Task details: Copy out the entries again word for word, beginning at the line that contains "What is the" and ending after the line that contains "Which slice is the smallest?", and leave the pictures out.

Source data:
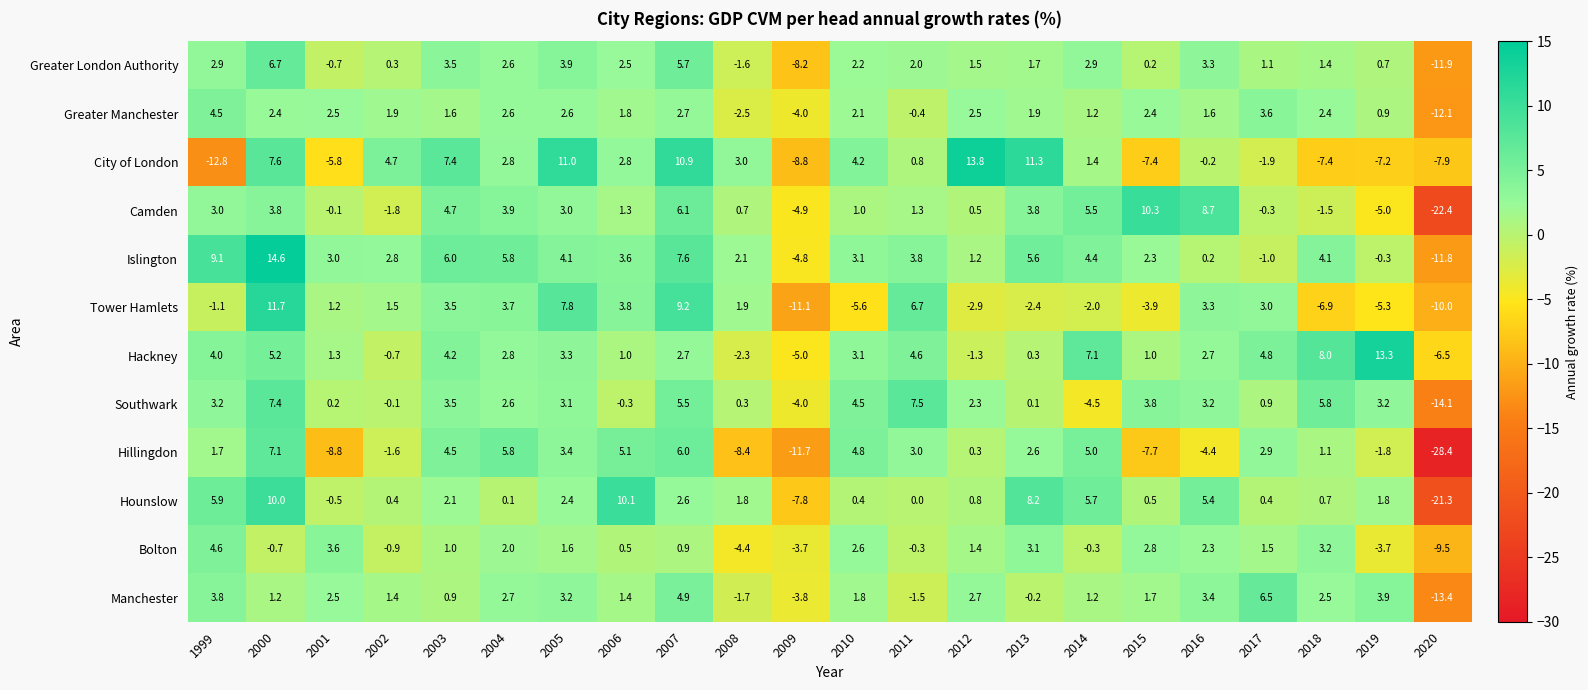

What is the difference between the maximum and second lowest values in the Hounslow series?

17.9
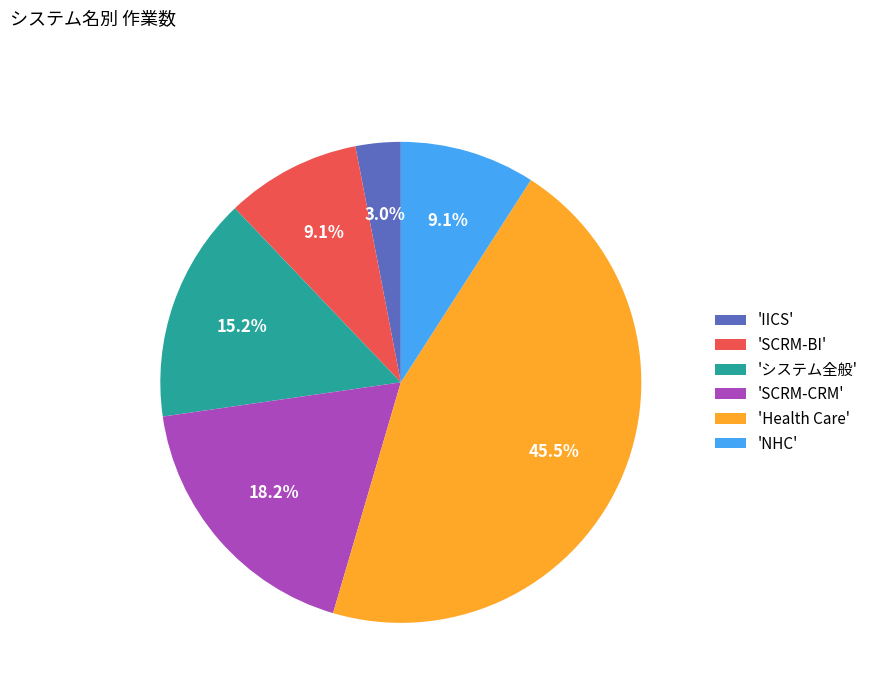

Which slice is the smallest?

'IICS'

* * *

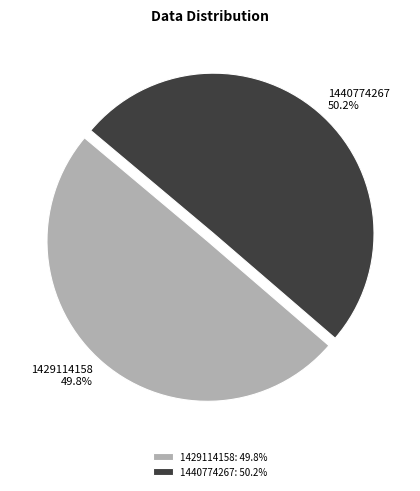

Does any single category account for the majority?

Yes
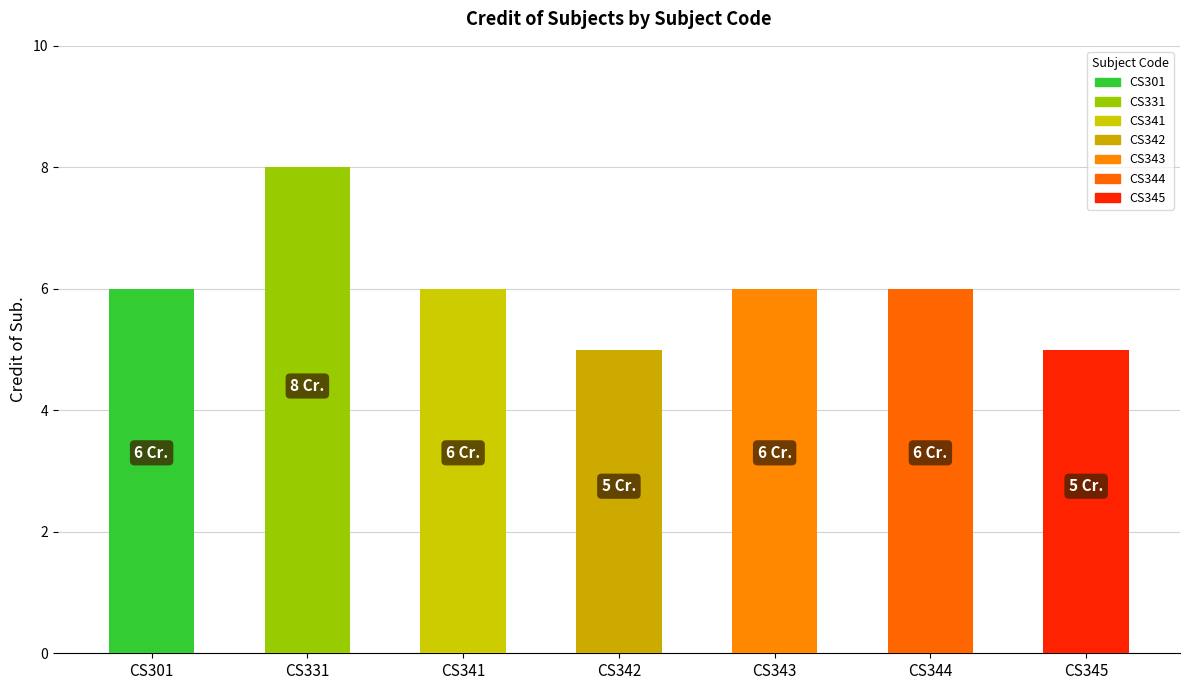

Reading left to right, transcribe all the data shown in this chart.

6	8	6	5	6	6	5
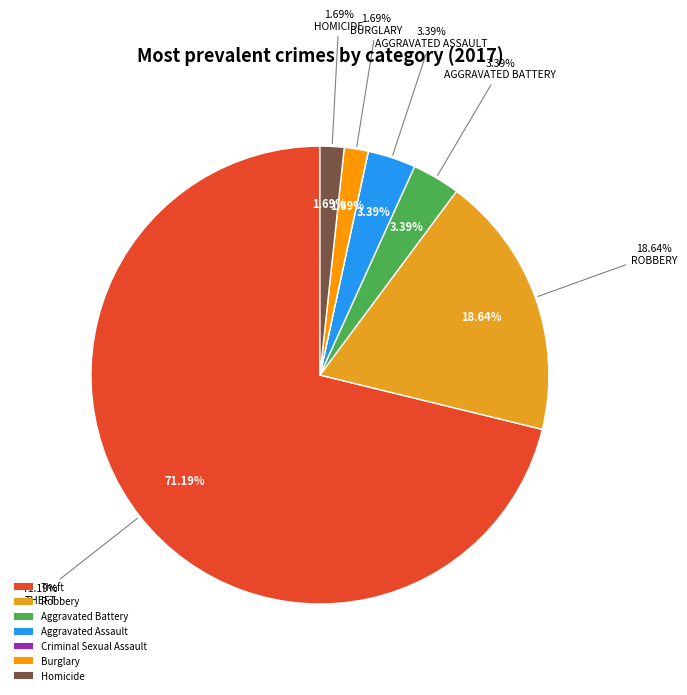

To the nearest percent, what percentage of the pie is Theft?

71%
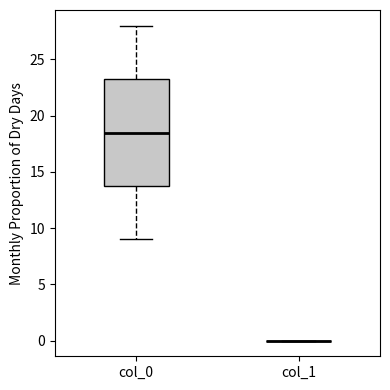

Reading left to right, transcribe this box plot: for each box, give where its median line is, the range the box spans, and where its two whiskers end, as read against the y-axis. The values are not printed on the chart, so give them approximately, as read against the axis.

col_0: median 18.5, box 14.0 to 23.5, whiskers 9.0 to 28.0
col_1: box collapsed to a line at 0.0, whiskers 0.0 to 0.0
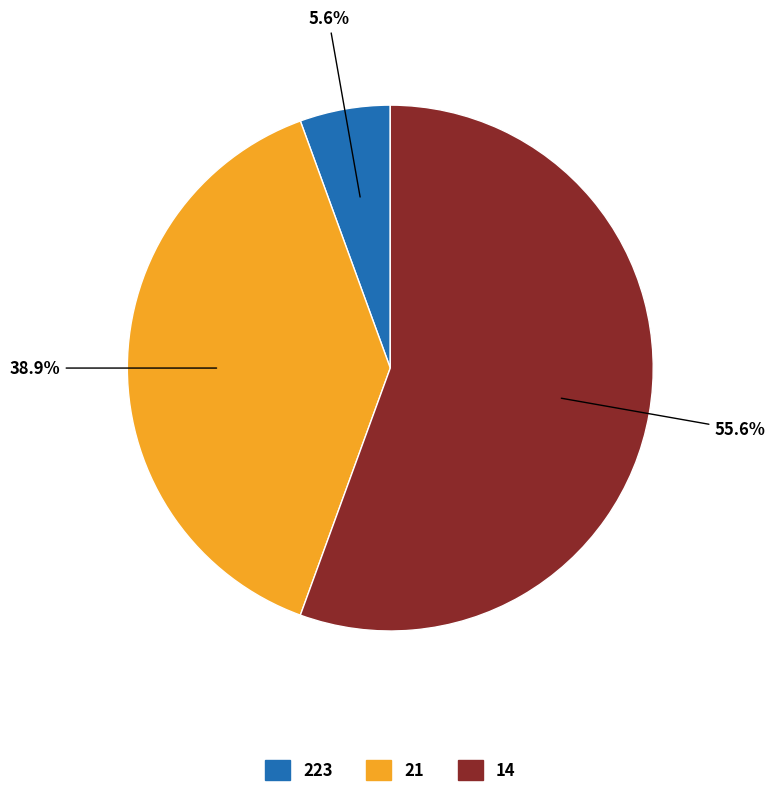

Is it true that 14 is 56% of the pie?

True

Task answer:
What is the difference between the maximum and second lowest values in the Hounslow series?

17.9

Which slice is the smallest?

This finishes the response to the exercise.